ELEIÇÕES E JUSTIÇA PRÊT-À-PORTER
Por Danilo Sili Borges
É fora de dúvidas que o sistema
eleitoral brasileiro é vencedor. Eleições a cada dois anos, cobrindo um
território com mais de 8 milhões de quilômetros quadrados, retalhado em 5568
municípios, com centenas de milhares de zonas eleitorais, com 147 milhões de
eleitores são motivo de orgulho para todos nós, principalmente quando
comparamos os resultados quase imediatos das nossas eleições com os de outros
países, até possuidores de condições materiais mais favorecidas que as nossas.
Se o sistema é, por um lado,
digno de aplausos, e temos que convir com a argumentação dos que são contra a
implantação do voto impresso, ao afirmarem que desde a implantação do voto
digital, no início do século, não se pôde constatar qualquer desvio acidental
ou provocado que interferisse em resultados. O Tribunal Superior Eleitoral tem
promovido testes públicos de segurança das urnas e do sistema concentrador de
dados com a participação de especialistas independentes e nunca foram relatadas
fragilidades que invalidassem o processo atual. Ótimo, dizemos todos. Mas, por
outro lado, o que nos faz temerosos é uma outra questão que está mais no fundo.
E qual é essa questão?
A resposta é simples. “Veja quem
tem olhos de ver”. Ela está entranhada na desconfiança do brasileiro nas
instituições. Estamos fartos de ver as leis serem aplicadas Prêt-à-Porter,
para serem usadas adaptadas aos personagens públicos das vidas mais escabrosas:
Se o paletó está apertado, alarga-se o prazo; se o modelo é antigo, deixa-se cair
em decurso de prazo; se o cliente está preso pelo cinto apertado, furam-se mais
10 buracos para ele voltar a andar por aí, com elegância e conversa de camelô.
E às pulgas que lhe insistem
fazer coçar atrás das orelhas, ele não sabe responder: – Será que o Ministro
não desconfiava que aquele narcotraficante internacional ia fugir assim que ele
o liberasse da prisão?
Ao acordar, depois do depoimento
do executivo da Pfizer, Carlos Murillo, que ele viu pela TV Senado, lhe veio à
cachola: “ao não terem comprado a vacina, não estariam apostando na imunidade
de rebanho? E aí o boi era o meu pai, meu filho, minha mãe, eu? Que grandes ...!”

QUESTÕES DE ESTUDO:
**A)** No trecho citado, liste cada condição introduzida por "se" na frase sobre o paletó, junto com a medida que corresponde a ela.
**B)** Diga se cada afirmação concorda com o trecho citado e cite as palavras que decidem:
(i) O voto digital foi implantado no início do século.
(ii) Os testes públicos de segurança revelaram fragilidades que invalidaram o processo atual.
(iii) O depoimento do executivo da Pfizer foi assistido pela TV Senado.

DADOS FORNECIDOS:
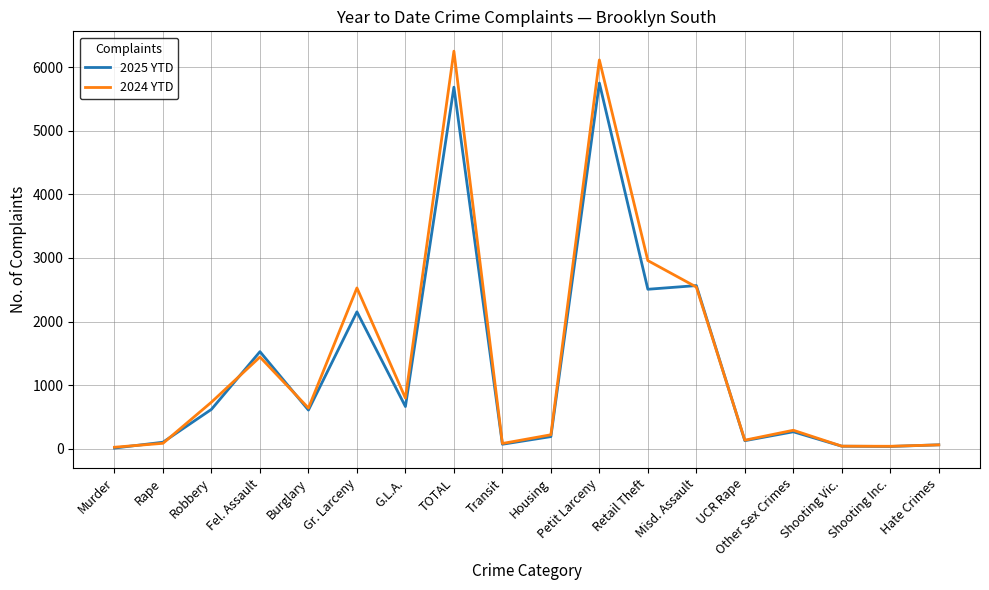

What is the total value across all series at Gr. Larceny?

4682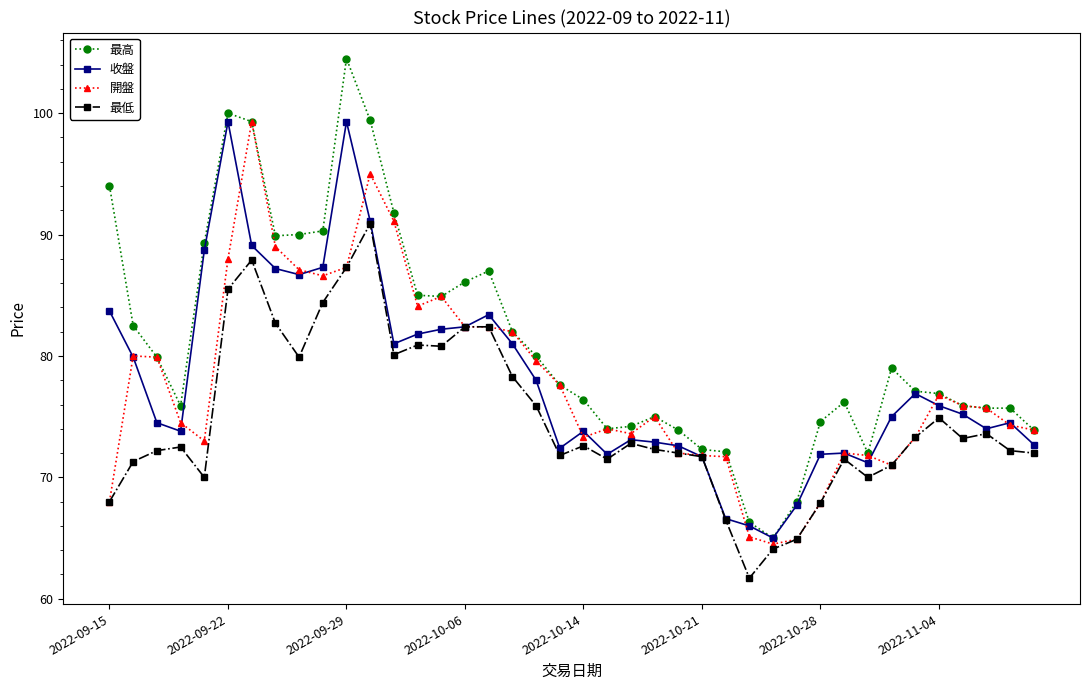

What is the value of the 最高 point at the 20th from the left?

77.6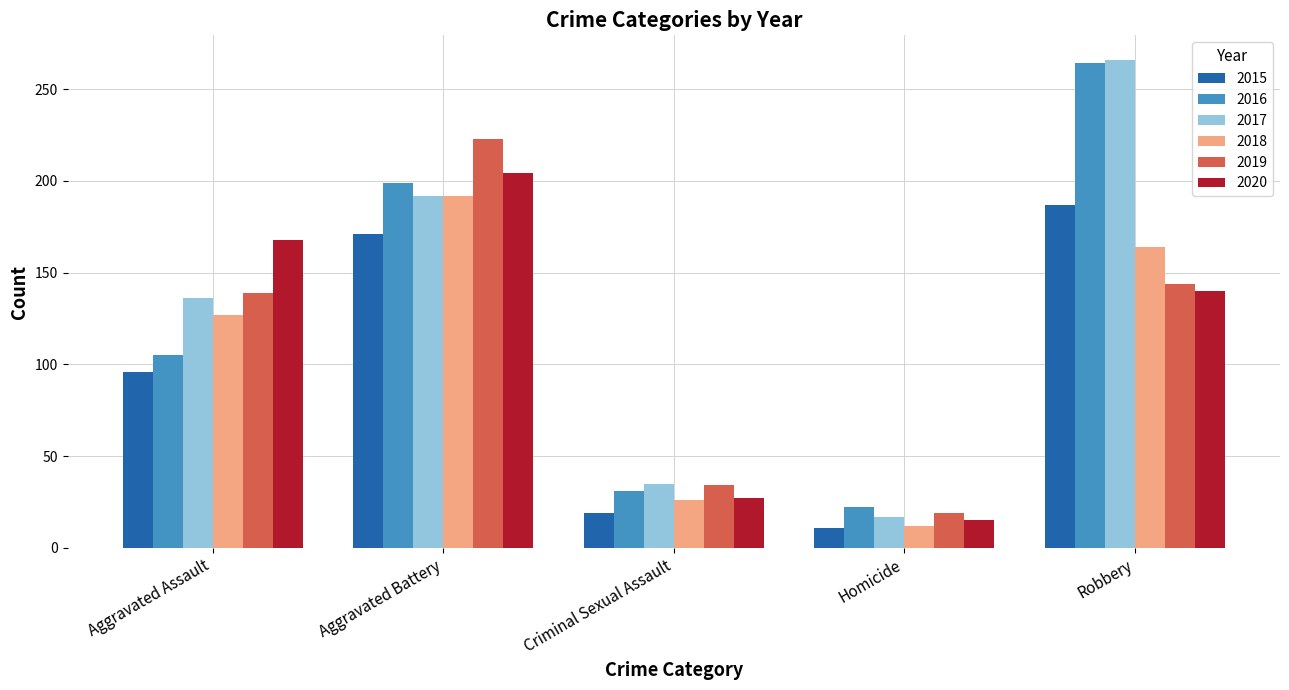

List the labels in order of 2018 value, smallest first.

Homicide, Criminal Sexual Assault, Aggravated Assault, Robbery, Aggravated Battery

RESPOSTAS EM ORDEM:
**A)**
- Se o paletó está apertado: alarga-se o prazo.
- Se o modelo é antigo: deixa-se cair em decurso de prazo.
- Se o cliente está preso pelo cinto apertado: furam-se mais 10 buracos para ele voltar a andar por aí.

**B)**
(i) Sim: "desde a implantação do voto digital, no início do século".
(ii) Não: "nunca foram relatadas fragilidades que invalidassem o processo atual".
(iii) Sim: "que ele viu pela TV Senado".